Given records:

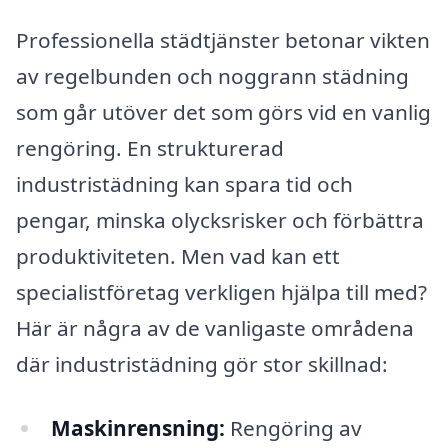
Professionella städtjänster betonar vikten
av regelbunden och noggrann städning
som går utöver det som görs vid en vanlig
rengöring. En strukturerad
industristädning kan spara tid och
pengar, minska olycksrisker och förbättra
produktiviteten. Men vad kan ett
specialistföretag verkligen hjälpa till med?
Här är några av de vanligaste områdena
där industristädning gör stor skillnad:
Maskinrensning:
Rengöring av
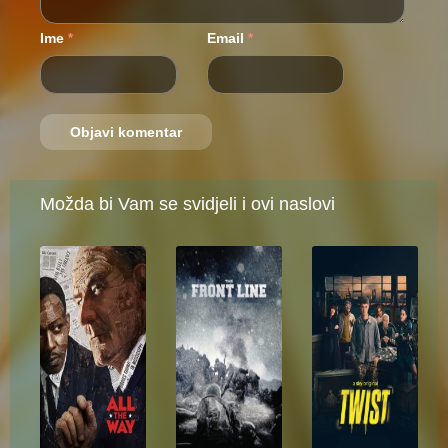
Ime
Email
*
*
Možda bi Vam se svidjeli i ovi naslovi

Work task: Repeat the entries faithfully. Any picture gets left out.

Response area:
Professionella städtjänster betonar vikten
av regelbunden och noggrann städning
som går utöver det som görs vid en vanlig
rengöring. En strukturerad
industristädning kan spara tid och
pengar, minska olycksrisker och förbättra
produktiviteten. Men vad kan ett
specialistföretag verkligen hjälpa till med?
Här är några av de vanligaste områdena
där industristädning gör stor skillnad:
Maskinrensning:
Rengöring av
Ime
Email
*
*
Možda bi Vam se svidjeli i ovi naslovi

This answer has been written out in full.